Manziel may have never met any of the expectations casual viewers thrust upon him, but he didn’t want to. The work ethic and the drive wasn’t there and he’s admitted that. It’s just a shame that it took the Alouettes’ two first-round picks and a chunk of the CFL marketing budget for him to reach that conclusion.
If you find yourself ever diving into football highlight reels, you will tend to stumble upon a Johnny Football montage on YouTube. The raw athleticism that was so evident at Texas A&M just wasn’t there for the Browns or the Als. But why? The media will focus on the off-the-field struggles and how he was regressing mentally and this isn’t wrong. The problem with this mindset is that we will put a magnifying glass on something irrelevant to his play.

Manziel was the same in college and was still one of the best quarterbacks at that level when he was on the field. The problem with moving from college to the pros is that you’re no longer playing against teams of subpar players with one or two exceptional players. Everyone on that opposing team is NFL calibre and you need to match that. Manziel entered the NFL ignorant and expected his athleticism to make up for his shortcomings in football IQ. That, obviously, didn’t happen.
It was revealed a few years after he left the NFL that he was never taught to read a defence. He had no drive to learn at A&M and he didn’t care for the playbook either. Josh McCown tried to help Manziel develop his football IQ, but it was too late. Pure basics of the quarterback position that Manziel just didn’t know. Underdeveloped and overhyped, Manziel’s poor decisions had created a situation where he had none of the tools necessary to make it work.
He played sloppily, couldn’t execute, and fans and coaches grew frustrated.
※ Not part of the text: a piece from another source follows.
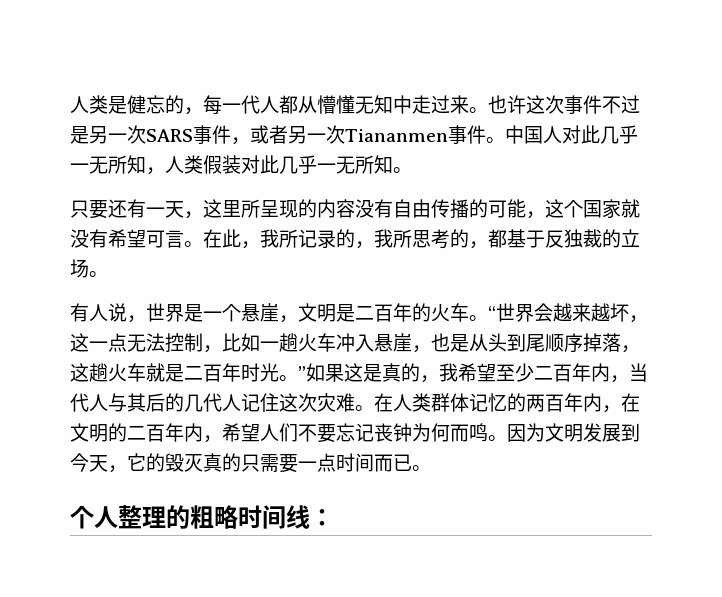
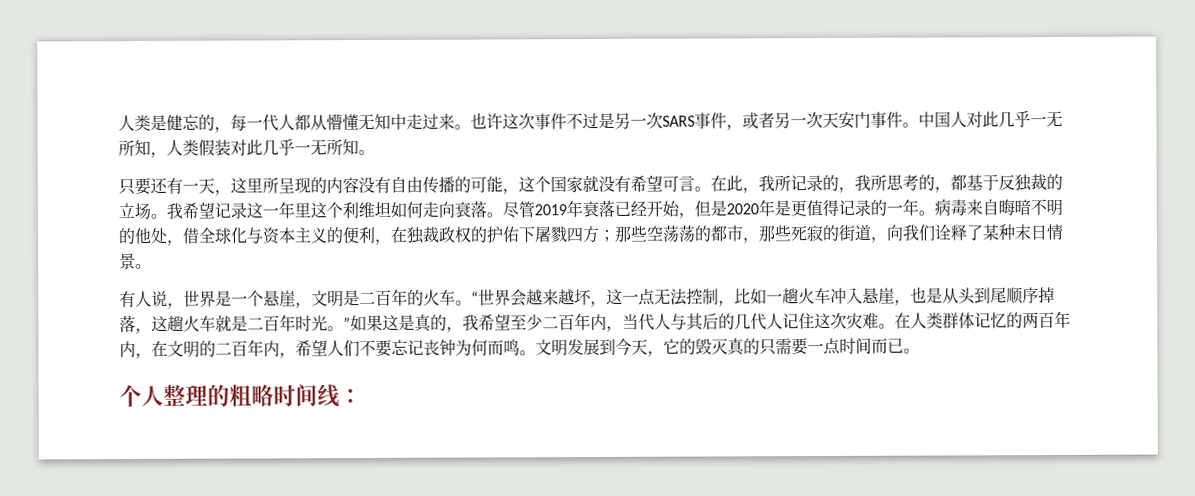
[345,129,448,142] Tiananmen -> [822,111,871,129] 天安门
(108, 274) none -> [166,198,1063,220] [118,223,1063,246] [119,253,152,270] 我希望记录这一年里这个利维坦如何走向衰落。尽管2019年衰落已经开始，但是2020年是更值得记录的一年。病毒来自晦暗不明的他处，借全球化与资本主义的便利，在独裁政权的护佑下屠戮四方；那些空荡荡的都市，那些死寂的街道，向我们诠释了某种末日情景。
[507,423,545,442] 因为 -> (536, 353) none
He was touted as unteachable and unreachable, he fizzled out and conclusively did that to every other team he was with. Athleticism can’t make up for unwillingness to learn and poor work ethic, and Manziel proved it.
Sometimes it takes a player a long time to realize he just doesn’t have “it.” It’s apparent on every rung of football, from college to pro. You see NCAA D1 quarterback’s chasing the spotlight, moving school to school searching for that starting spot. NFL QB’s refusing to take the backup spot and allowing themselves to be a bridge QB and American draft busts underestimating the CFL and trying their luck.
Manziel finally figured it out after the fall of the AAF. He didn’t even get a single look from the XFL. A failed expedition to the North, a two-game stint with Memphis and then unemployed. Now he’s a player coach for a league where he doesn’t coach or play. A fitting end albeit tragic. In the minds of some, deserved and to others, a waste of talent. We can all agree on one thing though, Manziel’s downfall was his own doing, but it’s an entertaining journey nonetheless.